Moated site, Newbawn, Co. Wexford
In the countryside near Newbawn, County Wexford, remnants of what appears to be a medieval moated site lie hidden beneath the modern agricultural landscape.
Moated site, Newbawn, Co. Wexford
This rectangular enclosure, measuring approximately 40 metres east to west and 35 metres north to south, sits on a southeast-facing slope and was once surrounded by two defensive banks or water-filled moats. Though the site has long since blended into the surrounding farmland and remains invisible at ground level when crops are growing, its ghostly outline still emerges in aerial photography, particularly in images captured in 2006 where the eastern moat clearly shows through the vegetation patterns.
The site first appeared on official records in the 1839 Ordnance Survey six-inch map, marking it as a notable feature in the local landscape at that time. Historical geographer T.B. Barry identified it as a potential moated site in 1977, suggesting it may date to the medieval period when such fortified homesteads were common throughout Ireland. These moated sites typically belonged to Anglo-Norman settlers or prosperous Irish families who dug defensive ditches around their homes and farmsteads, filling them with water for protection against raids and cattle thieves.

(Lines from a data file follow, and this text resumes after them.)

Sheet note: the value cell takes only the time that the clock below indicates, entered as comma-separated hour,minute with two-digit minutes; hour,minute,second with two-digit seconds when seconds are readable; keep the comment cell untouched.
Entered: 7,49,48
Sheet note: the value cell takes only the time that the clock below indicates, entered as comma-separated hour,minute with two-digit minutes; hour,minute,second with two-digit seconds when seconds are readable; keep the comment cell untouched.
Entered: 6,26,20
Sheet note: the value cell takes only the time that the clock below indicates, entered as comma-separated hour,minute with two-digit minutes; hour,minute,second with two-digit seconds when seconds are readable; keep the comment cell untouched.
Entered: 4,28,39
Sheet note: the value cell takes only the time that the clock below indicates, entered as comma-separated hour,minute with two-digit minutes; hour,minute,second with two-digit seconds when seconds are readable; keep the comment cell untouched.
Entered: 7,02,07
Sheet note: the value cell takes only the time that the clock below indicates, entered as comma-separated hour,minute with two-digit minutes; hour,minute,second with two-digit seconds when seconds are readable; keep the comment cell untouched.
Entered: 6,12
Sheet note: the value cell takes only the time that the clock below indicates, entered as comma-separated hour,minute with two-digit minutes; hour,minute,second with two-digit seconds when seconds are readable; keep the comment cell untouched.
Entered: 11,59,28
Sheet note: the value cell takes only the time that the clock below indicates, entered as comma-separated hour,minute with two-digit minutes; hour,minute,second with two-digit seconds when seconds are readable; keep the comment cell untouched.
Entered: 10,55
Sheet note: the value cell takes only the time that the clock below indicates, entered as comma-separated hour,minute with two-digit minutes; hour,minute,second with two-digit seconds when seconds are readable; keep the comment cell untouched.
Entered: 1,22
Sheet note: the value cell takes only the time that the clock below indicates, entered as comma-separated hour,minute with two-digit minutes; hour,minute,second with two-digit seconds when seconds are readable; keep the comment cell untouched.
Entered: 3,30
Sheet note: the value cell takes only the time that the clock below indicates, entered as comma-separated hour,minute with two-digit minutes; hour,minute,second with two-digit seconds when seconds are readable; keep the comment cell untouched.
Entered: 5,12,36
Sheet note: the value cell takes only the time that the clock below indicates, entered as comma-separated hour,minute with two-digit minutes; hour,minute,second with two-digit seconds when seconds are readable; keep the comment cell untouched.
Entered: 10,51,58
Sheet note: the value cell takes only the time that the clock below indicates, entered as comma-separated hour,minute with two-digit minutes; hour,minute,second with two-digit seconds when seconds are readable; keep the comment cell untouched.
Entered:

Today, only aerial archaeology reveals what the naked eye cannot see; the eastern fosse, or defensive ditch, appears as a dark mark in digital photographs, whilst earlier aerial surveys from 1995 captured a faint outline of the entire structure. The site forms part of Wexford’s rich archaeological inventory, compiled by Michael Moore and updated in 2012, representing one of many such hidden medieval landscapes that dot the Irish countryside, their stories largely forgotten but their footprints still etched into the earth.